South of the city, Iraqi security forces repelled a Daesh attack launched from western desert areas on the village of Al Jaran, a tribal fighter said.

Reinforcements also arrived to help government forces oust militants armed with machineguns and mortars from the village of Imam Gharbi, further to the south.

A policeman was killed and two others wounded in clashes on Wednesday, a security official said. Daesh has taken more than 75 per cent of the village since storming it last week.

These are the kind of asymmetric, guerrilla-style strikes Daesh is expected to concentrate on now as US-backed Iraqi forces regain control over cities the group captured during its shock 2014 offensive.

Another attack on a border guard convoy in western Anbar province, near the Syrian border, killed two soldiers and wounded four on Tuesday, military sources said.

Separately, 28 Sunni Muslim civilians were kidnapped in the Iskandariya district south of Baghdad this week and 20 of them were found dead later, a police officer told Reuters.

Suspects detained by the authorities said they belonged to the Shiite Muslim Asaib Ahl Al Haq militia.
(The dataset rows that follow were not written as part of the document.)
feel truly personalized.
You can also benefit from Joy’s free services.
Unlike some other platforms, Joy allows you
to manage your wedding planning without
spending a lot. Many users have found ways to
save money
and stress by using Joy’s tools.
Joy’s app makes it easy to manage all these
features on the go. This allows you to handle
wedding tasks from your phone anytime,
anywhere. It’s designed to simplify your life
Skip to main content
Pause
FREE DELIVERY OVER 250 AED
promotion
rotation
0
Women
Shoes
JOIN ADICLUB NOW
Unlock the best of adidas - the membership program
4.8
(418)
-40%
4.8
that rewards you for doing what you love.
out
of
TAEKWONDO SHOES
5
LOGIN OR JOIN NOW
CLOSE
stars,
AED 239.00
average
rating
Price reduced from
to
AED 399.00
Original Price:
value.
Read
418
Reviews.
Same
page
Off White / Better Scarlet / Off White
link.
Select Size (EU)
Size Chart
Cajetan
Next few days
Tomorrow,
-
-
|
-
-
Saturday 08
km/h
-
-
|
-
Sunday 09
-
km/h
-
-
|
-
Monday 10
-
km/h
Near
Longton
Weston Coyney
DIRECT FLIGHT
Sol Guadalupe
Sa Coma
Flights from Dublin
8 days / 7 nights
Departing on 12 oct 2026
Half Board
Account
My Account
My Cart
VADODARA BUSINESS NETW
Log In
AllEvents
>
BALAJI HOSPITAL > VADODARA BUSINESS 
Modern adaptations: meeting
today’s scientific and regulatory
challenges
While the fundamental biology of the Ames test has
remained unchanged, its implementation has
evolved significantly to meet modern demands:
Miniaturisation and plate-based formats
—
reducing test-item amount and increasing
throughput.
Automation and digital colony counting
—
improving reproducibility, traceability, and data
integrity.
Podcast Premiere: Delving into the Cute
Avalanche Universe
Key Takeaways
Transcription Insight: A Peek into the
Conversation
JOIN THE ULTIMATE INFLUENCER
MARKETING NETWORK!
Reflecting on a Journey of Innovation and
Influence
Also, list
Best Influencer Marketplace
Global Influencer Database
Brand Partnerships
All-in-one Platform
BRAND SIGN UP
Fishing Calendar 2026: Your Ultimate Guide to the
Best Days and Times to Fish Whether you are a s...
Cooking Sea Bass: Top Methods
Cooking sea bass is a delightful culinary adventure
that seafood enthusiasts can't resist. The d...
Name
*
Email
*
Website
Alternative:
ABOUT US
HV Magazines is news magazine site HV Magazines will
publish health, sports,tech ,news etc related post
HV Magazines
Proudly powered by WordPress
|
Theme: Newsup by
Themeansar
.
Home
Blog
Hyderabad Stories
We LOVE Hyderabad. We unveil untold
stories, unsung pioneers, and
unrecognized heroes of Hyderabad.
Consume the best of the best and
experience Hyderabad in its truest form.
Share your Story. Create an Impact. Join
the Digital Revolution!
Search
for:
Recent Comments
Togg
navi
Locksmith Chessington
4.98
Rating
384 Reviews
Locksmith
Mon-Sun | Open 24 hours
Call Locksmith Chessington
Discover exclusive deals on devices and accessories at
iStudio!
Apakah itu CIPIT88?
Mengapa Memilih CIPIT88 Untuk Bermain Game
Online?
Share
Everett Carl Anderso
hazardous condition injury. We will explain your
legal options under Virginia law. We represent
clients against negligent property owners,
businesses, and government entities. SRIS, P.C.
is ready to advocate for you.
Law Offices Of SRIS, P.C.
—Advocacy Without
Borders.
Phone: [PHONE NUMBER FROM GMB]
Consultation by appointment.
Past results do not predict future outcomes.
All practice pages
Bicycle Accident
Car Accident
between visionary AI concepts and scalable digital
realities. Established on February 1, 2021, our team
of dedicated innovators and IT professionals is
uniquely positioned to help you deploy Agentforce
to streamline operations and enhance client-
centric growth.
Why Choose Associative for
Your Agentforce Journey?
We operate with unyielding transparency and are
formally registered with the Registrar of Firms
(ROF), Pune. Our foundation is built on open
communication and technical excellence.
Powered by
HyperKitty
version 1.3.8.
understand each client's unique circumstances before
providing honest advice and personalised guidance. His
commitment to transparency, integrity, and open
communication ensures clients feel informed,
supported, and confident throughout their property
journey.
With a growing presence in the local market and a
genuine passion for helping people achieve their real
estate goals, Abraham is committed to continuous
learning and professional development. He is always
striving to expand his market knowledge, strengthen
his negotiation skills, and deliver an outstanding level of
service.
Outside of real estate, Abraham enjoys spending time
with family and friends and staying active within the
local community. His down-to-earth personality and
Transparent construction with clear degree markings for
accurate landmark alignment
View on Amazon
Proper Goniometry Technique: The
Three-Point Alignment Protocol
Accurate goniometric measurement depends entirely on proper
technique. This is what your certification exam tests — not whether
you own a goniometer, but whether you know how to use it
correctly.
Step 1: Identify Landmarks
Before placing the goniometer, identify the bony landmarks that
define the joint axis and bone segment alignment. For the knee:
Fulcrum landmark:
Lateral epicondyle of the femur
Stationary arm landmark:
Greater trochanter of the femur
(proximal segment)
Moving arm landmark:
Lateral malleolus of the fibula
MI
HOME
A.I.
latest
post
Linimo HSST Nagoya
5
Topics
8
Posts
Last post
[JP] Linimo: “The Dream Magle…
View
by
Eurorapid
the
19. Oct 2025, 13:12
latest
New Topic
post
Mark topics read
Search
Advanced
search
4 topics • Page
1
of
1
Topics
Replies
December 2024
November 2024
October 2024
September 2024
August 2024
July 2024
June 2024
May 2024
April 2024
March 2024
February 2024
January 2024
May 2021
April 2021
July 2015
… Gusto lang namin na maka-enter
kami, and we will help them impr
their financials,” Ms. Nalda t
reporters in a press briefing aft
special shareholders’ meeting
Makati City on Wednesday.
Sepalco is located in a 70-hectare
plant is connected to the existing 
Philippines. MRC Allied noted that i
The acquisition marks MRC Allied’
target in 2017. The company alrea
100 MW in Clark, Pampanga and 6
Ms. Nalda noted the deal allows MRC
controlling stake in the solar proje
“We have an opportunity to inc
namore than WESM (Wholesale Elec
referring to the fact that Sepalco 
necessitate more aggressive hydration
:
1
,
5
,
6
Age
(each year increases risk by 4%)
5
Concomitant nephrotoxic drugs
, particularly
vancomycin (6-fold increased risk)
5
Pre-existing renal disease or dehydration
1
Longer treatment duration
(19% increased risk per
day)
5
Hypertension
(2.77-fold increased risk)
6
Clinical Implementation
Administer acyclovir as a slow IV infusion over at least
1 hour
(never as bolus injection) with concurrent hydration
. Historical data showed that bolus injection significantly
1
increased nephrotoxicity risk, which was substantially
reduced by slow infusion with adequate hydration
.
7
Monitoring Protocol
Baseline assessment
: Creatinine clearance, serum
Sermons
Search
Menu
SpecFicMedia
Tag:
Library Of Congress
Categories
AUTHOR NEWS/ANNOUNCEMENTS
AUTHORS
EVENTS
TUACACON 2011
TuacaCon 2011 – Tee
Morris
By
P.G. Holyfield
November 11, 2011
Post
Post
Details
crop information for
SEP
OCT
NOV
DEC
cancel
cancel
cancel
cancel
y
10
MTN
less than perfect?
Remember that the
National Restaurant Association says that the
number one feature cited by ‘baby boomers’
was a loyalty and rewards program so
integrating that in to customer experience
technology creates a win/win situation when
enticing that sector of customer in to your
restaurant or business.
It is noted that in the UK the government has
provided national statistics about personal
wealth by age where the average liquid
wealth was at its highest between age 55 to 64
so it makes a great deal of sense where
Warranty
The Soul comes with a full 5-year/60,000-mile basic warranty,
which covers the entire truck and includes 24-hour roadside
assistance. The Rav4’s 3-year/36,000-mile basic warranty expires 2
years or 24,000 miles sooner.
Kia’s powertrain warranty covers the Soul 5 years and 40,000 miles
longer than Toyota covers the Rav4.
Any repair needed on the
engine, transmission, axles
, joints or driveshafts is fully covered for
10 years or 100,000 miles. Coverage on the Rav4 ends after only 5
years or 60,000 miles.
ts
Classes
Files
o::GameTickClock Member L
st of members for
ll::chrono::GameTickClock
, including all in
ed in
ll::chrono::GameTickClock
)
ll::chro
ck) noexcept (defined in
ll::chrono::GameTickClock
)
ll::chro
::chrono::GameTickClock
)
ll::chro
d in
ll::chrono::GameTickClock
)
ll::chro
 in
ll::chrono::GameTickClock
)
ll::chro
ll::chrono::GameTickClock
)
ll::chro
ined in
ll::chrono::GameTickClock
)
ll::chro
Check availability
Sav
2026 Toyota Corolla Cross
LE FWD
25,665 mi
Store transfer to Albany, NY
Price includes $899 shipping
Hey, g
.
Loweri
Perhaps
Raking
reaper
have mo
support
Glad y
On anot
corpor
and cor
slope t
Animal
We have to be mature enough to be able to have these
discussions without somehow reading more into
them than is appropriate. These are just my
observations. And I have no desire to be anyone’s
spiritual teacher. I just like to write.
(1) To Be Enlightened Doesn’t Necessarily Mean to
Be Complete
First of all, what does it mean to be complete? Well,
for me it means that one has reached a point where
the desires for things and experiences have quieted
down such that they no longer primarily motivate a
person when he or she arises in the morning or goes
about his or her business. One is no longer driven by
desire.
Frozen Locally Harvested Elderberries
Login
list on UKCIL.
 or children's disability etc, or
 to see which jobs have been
A Baghdad-based spokesman for the group, whose fighters are taking part in the Shiite-led government’s campaign against Daesh, said he had no knowledge of the incident.

 

The government’s victory in Mosul may rekindle revenge attacks and fresh violence between Sunnis and Shiites, a sectarian divide that tipped Iraq into civil war after the US-led invasion that toppled Saddam Hussein in 2003.